-------- RECORDS FOR THIS TASK

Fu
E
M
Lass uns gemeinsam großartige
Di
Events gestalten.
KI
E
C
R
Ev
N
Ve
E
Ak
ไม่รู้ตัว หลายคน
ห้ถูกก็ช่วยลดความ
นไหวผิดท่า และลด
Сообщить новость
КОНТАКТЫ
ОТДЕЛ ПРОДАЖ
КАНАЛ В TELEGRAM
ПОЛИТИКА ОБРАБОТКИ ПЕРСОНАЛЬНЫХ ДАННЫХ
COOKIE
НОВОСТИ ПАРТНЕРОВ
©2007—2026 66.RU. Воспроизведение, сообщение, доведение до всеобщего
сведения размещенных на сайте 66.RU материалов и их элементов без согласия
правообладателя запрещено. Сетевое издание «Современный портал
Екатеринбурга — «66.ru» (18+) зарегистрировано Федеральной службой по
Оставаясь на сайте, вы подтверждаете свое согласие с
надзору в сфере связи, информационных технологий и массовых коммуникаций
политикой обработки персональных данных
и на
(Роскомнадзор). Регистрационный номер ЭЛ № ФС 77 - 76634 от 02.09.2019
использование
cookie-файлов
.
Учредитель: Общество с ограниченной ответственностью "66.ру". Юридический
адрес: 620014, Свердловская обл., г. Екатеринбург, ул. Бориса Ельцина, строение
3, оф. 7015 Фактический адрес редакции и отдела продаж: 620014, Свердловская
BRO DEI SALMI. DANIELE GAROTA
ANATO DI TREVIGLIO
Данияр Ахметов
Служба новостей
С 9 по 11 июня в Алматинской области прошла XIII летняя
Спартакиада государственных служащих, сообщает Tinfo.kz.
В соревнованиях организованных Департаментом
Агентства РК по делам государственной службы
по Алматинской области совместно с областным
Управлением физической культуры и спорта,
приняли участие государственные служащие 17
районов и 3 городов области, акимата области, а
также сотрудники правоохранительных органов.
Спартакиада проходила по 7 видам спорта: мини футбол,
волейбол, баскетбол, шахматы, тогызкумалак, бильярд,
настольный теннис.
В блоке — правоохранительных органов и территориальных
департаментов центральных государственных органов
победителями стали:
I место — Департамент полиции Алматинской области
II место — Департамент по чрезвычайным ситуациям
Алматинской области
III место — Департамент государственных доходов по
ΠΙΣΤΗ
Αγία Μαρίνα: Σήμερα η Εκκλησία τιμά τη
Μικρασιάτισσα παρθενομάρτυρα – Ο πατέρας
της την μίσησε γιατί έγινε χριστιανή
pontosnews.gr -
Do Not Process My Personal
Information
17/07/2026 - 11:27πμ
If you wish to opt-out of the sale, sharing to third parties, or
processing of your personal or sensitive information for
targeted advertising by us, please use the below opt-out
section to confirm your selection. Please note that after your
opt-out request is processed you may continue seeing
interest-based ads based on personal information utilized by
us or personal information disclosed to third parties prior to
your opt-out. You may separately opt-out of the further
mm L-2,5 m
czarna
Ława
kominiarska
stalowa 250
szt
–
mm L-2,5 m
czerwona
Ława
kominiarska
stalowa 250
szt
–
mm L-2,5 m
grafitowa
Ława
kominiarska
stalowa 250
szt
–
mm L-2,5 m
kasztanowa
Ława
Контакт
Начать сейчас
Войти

----------------

> TASK DIRECTIONS
Copy out the data above line for line, keeping every character unchanged.

> SOLVED PROBLEM
Fu
E
M
Lass uns gemeinsam großartige
Di
Events gestalten.
KI
E
C
R
Ev
N
Ve
E
Ak
ไม่รู้ตัว หลายคน
ห้ถูกก็ช่วยลดความ
นไหวผิดท่า และลด
Сообщить новость
КОНТАКТЫ
ОТДЕЛ ПРОДАЖ
КАНАЛ В TELEGRAM
ПОЛИТИКА ОБРАБОТКИ ПЕРСОНАЛЬНЫХ ДАННЫХ
COOKIE
НОВОСТИ ПАРТНЕРОВ
©2007—2026 66.RU. Воспроизведение, сообщение, доведение до всеобщего
сведения размещенных на сайте 66.RU материалов и их элементов без согласия
правообладателя запрещено. Сетевое издание «Современный портал
Екатеринбурга — «66.ru» (18+) зарегистрировано Федеральной службой по
Оставаясь на сайте, вы подтверждаете свое согласие с
надзору в сфере связи, информационных технологий и массовых коммуникаций
политикой обработки персональных данных
и на
(Роскомнадзор). Регистрационный номер ЭЛ № ФС 77 - 76634 от 02.09.2019
использование
cookie-файлов
.
Учредитель: Общество с ограниченной ответственностью "66.ру". Юридический
адрес: 620014, Свердловская обл., г. Екатеринбург, ул. Бориса Ельцина, строение
3, оф. 7015 Фактический адрес редакции и отдела продаж: 620014, Свердловская
BRO DEI SALMI. DANIELE GAROTA
ANATO DI TREVIGLIO
Данияр Ахметов
Служба новостей
С 9 по 11 июня в Алматинской области прошла XIII летняя
Спартакиада государственных служащих, сообщает Tinfo.kz.
В соревнованиях организованных Департаментом
Агентства РК по делам государственной службы
по Алматинской области совместно с областным
Управлением физической культуры и спорта,
приняли участие государственные служащие 17
районов и 3 городов области, акимата области, а
также сотрудники правоохранительных органов.
Спартакиада проходила по 7 видам спорта: мини футбол,
волейбол, баскетбол, шахматы, тогызкумалак, бильярд,
настольный теннис.
В блоке — правоохранительных органов и территориальных
департаментов центральных государственных органов
победителями стали:
I место — Департамент полиции Алматинской области
II место — Департамент по чрезвычайным ситуациям
Алматинской области
III место — Департамент государственных доходов по
ΠΙΣΤΗ
Αγία Μαρίνα: Σήμερα η Εκκλησία τιμά τη
Μικρασιάτισσα παρθενομάρτυρα – Ο πατέρας
της την μίσησε γιατί έγινε χριστιανή
pontosnews.gr -
Do Not Process My Personal
Information
17/07/2026 - 11:27πμ
If you wish to opt-out of the sale, sharing to third parties, or
processing of your personal or sensitive information for
targeted advertising by us, please use the below opt-out
section to confirm your selection. Please note that after your
opt-out request is processed you may continue seeing
interest-based ads based on personal information utilized by
us or personal information disclosed to third parties prior to
your opt-out. You may separately opt-out of the further
mm L-2,5 m
czarna
Ława
kominiarska
stalowa 250
szt
–
mm L-2,5 m
czerwona
Ława
kominiarska
stalowa 250
szt
–
mm L-2,5 m
grafitowa
Ława
kominiarska
stalowa 250
szt
–
mm L-2,5 m
kasztanowa
Ława
Контакт
Начать сейчас
Войти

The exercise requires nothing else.